Kovac et al.[13] have reported a higher threshold intensity for monopolar (3.9 ± 0.2) rather than bipolar (3.3 ± 0.1) configuration during extraoperative stimulation. However, it should be mentioned that in the low-frequency stimulation protocol, the duration of stimulation is variable, and hence, the threshold obtained could vary depending on the strength-duration curve. Similarly, Kombos et al.[12] have used a multi-pulse high-frequency protocol with monopolar configuration, while a traditional single pulse low-frequency stimulation protocol with bipolar and has been reported; both methods have been reported to be equally sensitive in the identification of the primary motor cortex. The intensity of stimulation in their study ranged from 9.0 mA to 20.0 mA for bipolar, while 5.0–20.0 mA for monopolar, but threshold intensities were not mentioned.
The lower threshold for the monopolar configuration is due to the larger spread of the current densities around the anodal probe as compared to the bipolar configuration.[17] The TCI is higher under general anaesthesia as compared to that in awake craniotomies due to the known depressant effect of the anaesthetic agents on the cortical stimulation-evoked potentials.[18,19]
In many cases, the tumour resection boundary was determined based on the findings of cortical motor mapping (with a monopolar probe).

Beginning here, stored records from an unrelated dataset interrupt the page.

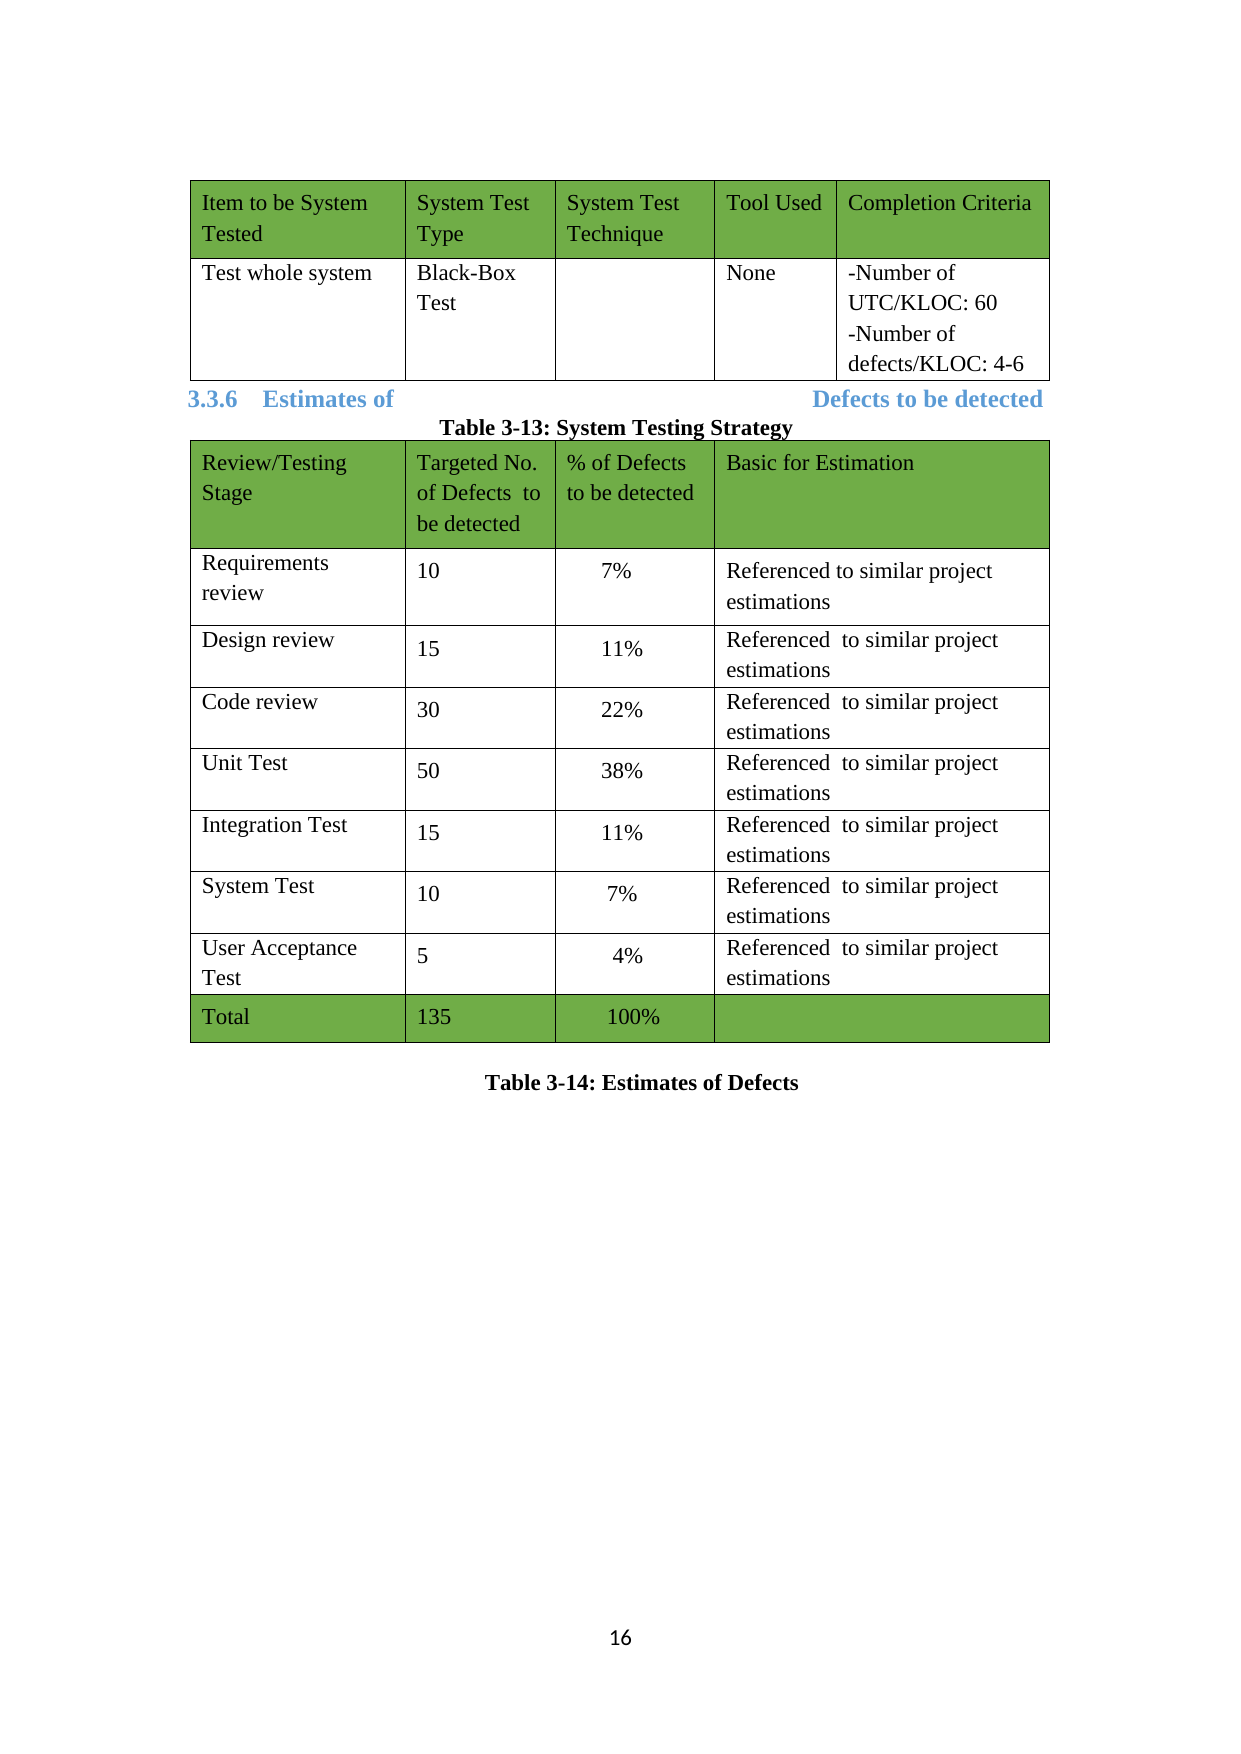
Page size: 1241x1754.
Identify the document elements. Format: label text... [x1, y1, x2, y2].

table_cell Referenced to similar project estimations [715, 626, 1049, 687]
table_cell 100% [556, 995, 714, 1042]
table_cell 15 [406, 811, 555, 871]
table_cell 22% [556, 688, 714, 748]
table_cell Total [191, 995, 405, 1042]
table_cell None [715, 259, 836, 380]
table_cell -Number of UTC/KLOC: 60 -Number of defects/KLOC: 4-6 [837, 259, 1049, 380]
table_cell 11% [556, 626, 714, 687]
table_cell 4% [556, 934, 714, 994]
table_cell Design review [191, 626, 405, 687]
table_cell Requirements review [191, 549, 405, 625]
table_cell Test whole system [191, 259, 405, 380]
table_header Completion Criteria [837, 181, 1049, 258]
table_header % of Defects to be detected [556, 441, 714, 548]
subtitle Estimates of Defects to be detected [187, 180, 1053, 412]
table_cell 10 [406, 872, 555, 932]
table_cell Integration Test [191, 811, 405, 871]
table_cell [715, 995, 1049, 1042]
text Table 3-7: Estimates of Defects [484, 1069, 799, 1096]
table_header Basic for Estimation [715, 441, 1049, 548]
table_cell 30 [406, 688, 555, 748]
table_cell 50 [406, 749, 555, 809]
table_cell User Acceptance Test [191, 934, 405, 994]
table_cell 10 [406, 549, 555, 625]
table_cell Code review [191, 688, 405, 748]
table_cell Referenced to similar project estimations [715, 749, 1049, 809]
table_cell 7% [556, 549, 714, 625]
table_cell 7% [556, 872, 714, 932]
table_header Tool Used [715, 181, 836, 258]
table_cell Referenced to similar project estimations [715, 688, 1049, 748]
table_cell [556, 259, 714, 380]
table_cell 5 [406, 934, 555, 994]
table_cell 135 [406, 995, 555, 1042]
table_cell Unit Test [191, 749, 405, 809]
table_cell Referenced to similar project estimations [715, 549, 1049, 625]
table_cell Referenced to similar project estimations [715, 872, 1049, 932]
table_header Review/Testing Stage [191, 441, 405, 548]
table_header System Test Technique [556, 181, 714, 258]
table_cell 11% [556, 811, 714, 871]
table_cell System Test [191, 872, 405, 932]
table_header System Test Type [406, 181, 555, 258]
table_header Targeted No. of Defects to be detected [406, 441, 555, 548]
text Table 3-6: System Testing Strategy [439, 414, 793, 440]
table_cell Black-Box Test [406, 259, 555, 380]
table_header Item to be System Tested [191, 181, 405, 258]
table_cell Referenced to similar project estimations [715, 811, 1049, 871]
table_cell 15 [406, 626, 555, 687]
table_cell Referenced to similar project estimations [715, 934, 1049, 994]
table_cell 38% [556, 749, 714, 809]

Thus, it helps in not only warning and predicting the post-operative outcome but also in preventing new post-operative deficits.
It must be noted that with monopolar stimulation, while negative predictive value can be good with higher intensity of stimulation but the specificity may be compromised owing to current spread in adjacent areas, which may also get stimulated. Furthermore, it would not be possible to distinguish whether the positive area is the primary motor cortex or secondary/supplementary motor areas. In addition, it would be difficult to correlate the intraoperative findings with post-operative neurological outcomes in case of new deficits, as any subcortical white matter injury may cause post-operative deficits even if the eloquent motor cortex is correctly identified and preserved during the mapping and subsequent surgery. Another limitation was the lack of phase reversal mapping for identification of the central sulcus, which may have helped in better correlation of the motor mapping findings.
CONCLUSION
TCI stimulation of the motor cortex was lower in the monopolar configuration in the high-frequency protocol. The bipolar configuration, when used in a high-frequency stimulation protocol, can result in 50% false-negative mapping (max current 30 mA).
Acknowledgement:
(1) We would like to thank Dr. Sanjay Patel and Dr. Hanjabam Barun Sharma for providing us with technical support during Intraoperative Neurophysiological Monitoring. (2) No additional equipment was bought. All equipment utilised for the study was picked from the equipment set already being used in the department for IONM services, given as standard care in the appropriate cases.
Ethical approval:
The research/study was approved by the Institutional Review Board at All India Institute of Medical Sciences, New Delhi, approval number IECPG-236/30.03.2016, RT-11/29th June 2016, dated 29th June 2016.
Declaration of patient consent:
The authors certify that they have obtained all appropriate patient consent.
Conflicts of interest:
There are no conflicts of interest.
Use of artificial intelligence (AI)-assisted technology for manuscript preparation:
The authors confirm that there was no use of artificial intelligence (AI)-assisted technology for assisting or writing the manuscript and no images were manipulated using AI.
Financial support and sponsorship: Nil.